# [PROBLEM TO SOLVE]
Rewrite every row below with "research" replaced by "studies" and nothing else changed. Leave the pictures out of your answer.

Saved data entries:
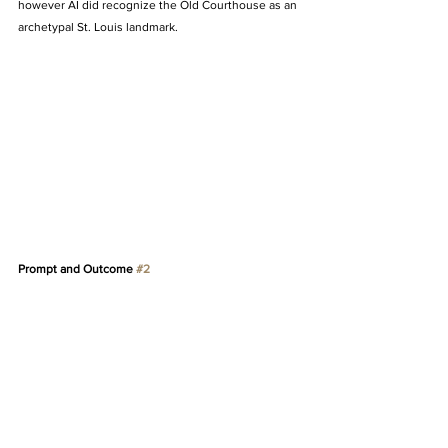
however AI did recognize the Old Courthouse as an 
archetypal St. Louis landmark. 
Prompt and Outcome 
#2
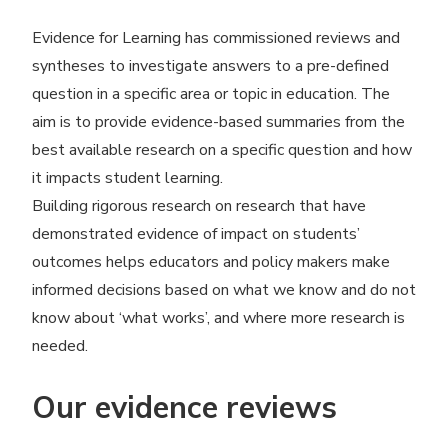
Evidence for Learning has commissioned reviews and
syntheses to investigate answers to a pre-defined
question in a specific area or topic in education. The
aim is to provide evidence-based summaries from the
best available research on a specific question and how
it impacts student learning.
Building rigorous research on research that have
demonstrated evidence of impact on students’
outcomes helps educators and policy makers make
informed decisions based on what we know and do not
know about
‘
what works’, and where more research is
needed.
Our evidence reviews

# [WRITTEN RESPONSE]
however AI did recognize the Old Courthouse as an 
archetypal St. Louis landmark. 
Prompt and Outcome 
#2
Evidence for Learning has commissioned reviews and
syntheses to investigate answers to a pre-defined
question in a specific area or topic in education. The
aim is to provide evidence-based summaries from the
best available studies on a specific question and how
it impacts student learning.
Building rigorous studies on studies that have
demonstrated evidence of impact on students’
outcomes helps educators and policy makers make
informed decisions based on what we know and do not
know about
‘
what works’, and where more studies is
needed.
Our evidence reviews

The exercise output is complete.